For curry, you need to use the following settings, depending on what you want to fit. For fitting the magnetic moment, have curry be called only with one output and use it:
FitOpt.OutArg = [1 1]; % to fit the magnetic moment muz (first output)
The magnetic susceptibility χzz is the second output argument of curry. To fit it, have curry be called with 2 outputs and use the second:
FitOpt.OutArg = [2 2]; % to fit the magnetic susceptibility chizz (second output)
Alternatively, you define the output in
Opt.Output according to which quantity should be fitted.
Opt.Output = 'MvsB'; % to fit the magnetic moment muz Opt.Output = 'Chi'; % to fit the magnetic susceptibility chizz
For most spin systems it is not recommended to fit χzz. Instead χzzT (or μeff) should be used, especially when g factors should be obtained. This can be easily visualized by converting poor fits to χzzT (or μeff) to χzz and compare it to the data or you run the following example:
Sys1 = struct('S', 2, 'g', [2.1 1.9], 'D',clight*1e-4); % spin 2 with D of 1 cm-1 and axial g Sys2 = struct('S', 2, 'g', 1.9, 'D',clight*1e-4); % spin 2 with D of 1 cm-1 and isotropic g Exp.Temperature =1:300; Opt.Output = 'ChiTCGs ChiCGS'; [chizzT1,chizz1] = curry(Sys1,Exp,Opt); [chizzT2,chizz2] = curry(Sys2,Exp,Opt); subplot(2,1,1) plot(Exp.Temperature,[chizzT1;chizzT2]) title('\chi T'); subplot(2,1,2) plot(Exp.Temperature,[chizz1;chizz2]) title('\chi');
To increase the reliability of the least-square fitting it is often a good idea to fit both the magnetic moment and the magnetic susceptibility simultaneously. Let's say you have measured χzzT at fields of 100 and 500 mT and at temperatures from 2 to 300 K, where 0.5 K steps where used between 2 and 20 K and 5 K steps above. Magnetic moment was measured at 3 temperatures of 2, 5, and 10 K and fields from 0 to 7 T in 100 mT steps.

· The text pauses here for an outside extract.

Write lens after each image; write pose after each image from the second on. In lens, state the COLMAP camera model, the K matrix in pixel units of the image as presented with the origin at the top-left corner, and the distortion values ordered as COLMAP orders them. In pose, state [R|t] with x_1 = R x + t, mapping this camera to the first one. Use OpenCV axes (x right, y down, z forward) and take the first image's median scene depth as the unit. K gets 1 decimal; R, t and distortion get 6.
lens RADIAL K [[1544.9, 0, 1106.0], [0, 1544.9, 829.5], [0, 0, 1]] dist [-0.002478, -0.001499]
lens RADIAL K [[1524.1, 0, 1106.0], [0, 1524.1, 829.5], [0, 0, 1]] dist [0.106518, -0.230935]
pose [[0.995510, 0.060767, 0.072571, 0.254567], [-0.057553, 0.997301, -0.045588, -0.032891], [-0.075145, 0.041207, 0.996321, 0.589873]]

ChiTData should be a 2 x 93 matrix and
MvsBData a 71 x 3 matrix. After you defined, as usual your spin system in
Sys and the parameters to vary in
Vary, the following will allow to fit both quantities together:
% combine all data in 1-row array fitdata = [ChiTData(:); MvsBData(:)]; % Temperatures and field for magnetic susceptibilty: Exp.chiTemperature =[2:0.5:20 25:5:300]; Exp.chiField =[100,500]; % Temperatures and field for magnetic moment Exp.mTemperature =[2,5,10]; Exp.mField =0:100:7000; % set output to ChiT and MvsB in 1-coloumn array Opt.Output = 'ChiTCGs MvsB OneColoumn'; % no scaling! Assuming correct diamagnetic corrections and % sample weight measure the absolute value contain valuable information! FitOpt.Scaling = 'none'; % Let's go and hope for the best! esfit('curry',fitdata,Sys,Vary,Exp,Opt,FitOpt);
For more details on least-squares fitting, see the corresponding user guide and the reference page on esfit. We also put up an example for fitting magnetometry data.